Can Collaboration Cure the Capacity Crunch?

Today’s capacity crisis is a perfect storm of volume limitations spanning three major modes of transportation: truck, rail, and ocean.

Driver pay and work/life balance are key issues affecting capacity in the trucking industry. The industry is losing drivers to careers with higher pay and more attractive lifestyles. Carriers today are also more disciplined about adding capacity, hiring drivers only when they can ensure a good financial return.

In the rail sector, the labor fallout from early retirements has restricted train crews, while track and speed constraints limit the ability to run additional capacity across existing rail networks. Because the United States hasn’t built a significant amount of new rails, capacity can only be added by increasing train speeds and running more trains over the current, relatively fixed network.

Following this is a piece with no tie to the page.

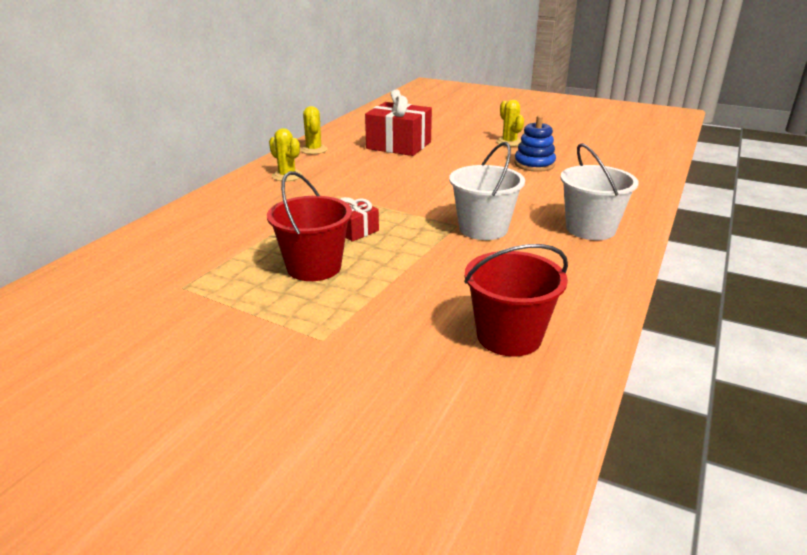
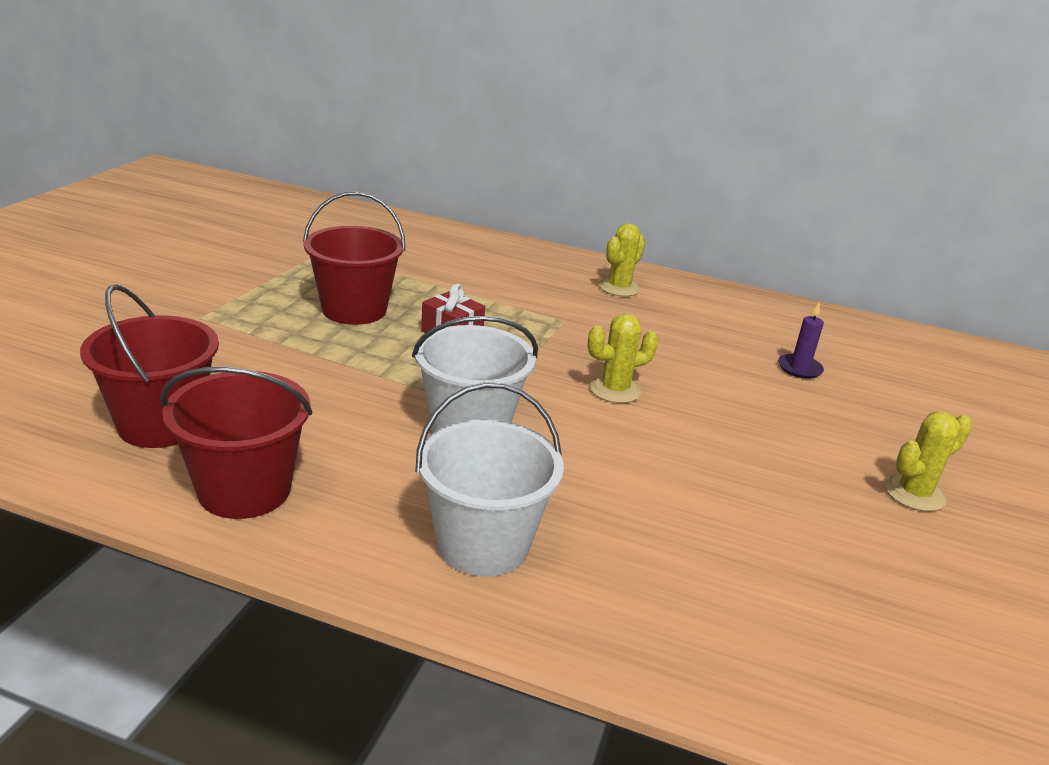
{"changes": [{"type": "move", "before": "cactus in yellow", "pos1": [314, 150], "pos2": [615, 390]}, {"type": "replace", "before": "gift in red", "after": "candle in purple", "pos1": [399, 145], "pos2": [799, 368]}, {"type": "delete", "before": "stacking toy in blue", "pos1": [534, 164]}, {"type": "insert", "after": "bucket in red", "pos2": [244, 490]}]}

The long cycle required to build ships will strain ocean capacity until roughly 2007-2008. In addition, rapid growth in Asian imports to the United States has caused massive port congestion. The lack of collaboration in the transportation sector exacerbates this capacity crisis—and affects a cross-section of industries.

Retailers are forced to add inventory into their supply chains, facing increased obsolescence and markdowns, or miss sales because merchandise is out of stock. Consumers pay the price when goods don’t move efficiently to store shelves.

Shippers absorb higher costs because of delays, a continued lack of capacity, and increased spending on expedited transportation to meet consumer demand. And carriers have difficulty handling the demand, which strains service levels and relationships.

To face this crisis, shippers and carriers must work together to develop smart, creative ways to maintain levels of service, find capacity, and grow business.

Here are five suggestions:

1. Improve pay and overall compensation packages for truck drivers, and work to meet their lifestyle needs. This will help the industry attract drivers, adding capacity back into the system. Shippers and carriers can partner to improve driver lifestyle by creating dedicated driving opportunities, for example.

2. Use capacity as a factor when creating import strategies and locating distribution centers. Ignoring capacity when determining port and distribution center locations leads to ineffective networks and poor customer service. Capacity must drive these decisions to promote greater flexibility and efficiencies.

3. Consider including transportation brokerage firms as core carriers. Core carrier programs provide access to the capacity necessary to remain viable in the market. Using limited trading partners is still a good strategy, but a transportation broker might be part of that plan.

4. Orchestrate smart freight/bid processes and level out shipping loads. Segmenting the country—instead of delivering to all regions every day—has helped many companies level out their daily shipping requirements. In the contracting process, shippers and carriers must be more precise about the capacity supplied for agreed-upon prices.

5. Engage and lobby government officials to build awareness of the capacity crisis and ensure new rules, regulations, and spending don’t exacerbate the problem. With greater collaboration among shippers, carriers, and the government, challenges resulting from new regulations, such as the hours-of-service rules, can be reduced or prevented.

The capacity crisis is forcing key players in the industry to work together to create unique solutions. With proper planning, better strategies, and constant attention to capacity’s impact, shippers and carriers can successfully maintain superior service, find ways to meet capacity commitments, and continue to grow their businesses and the economy.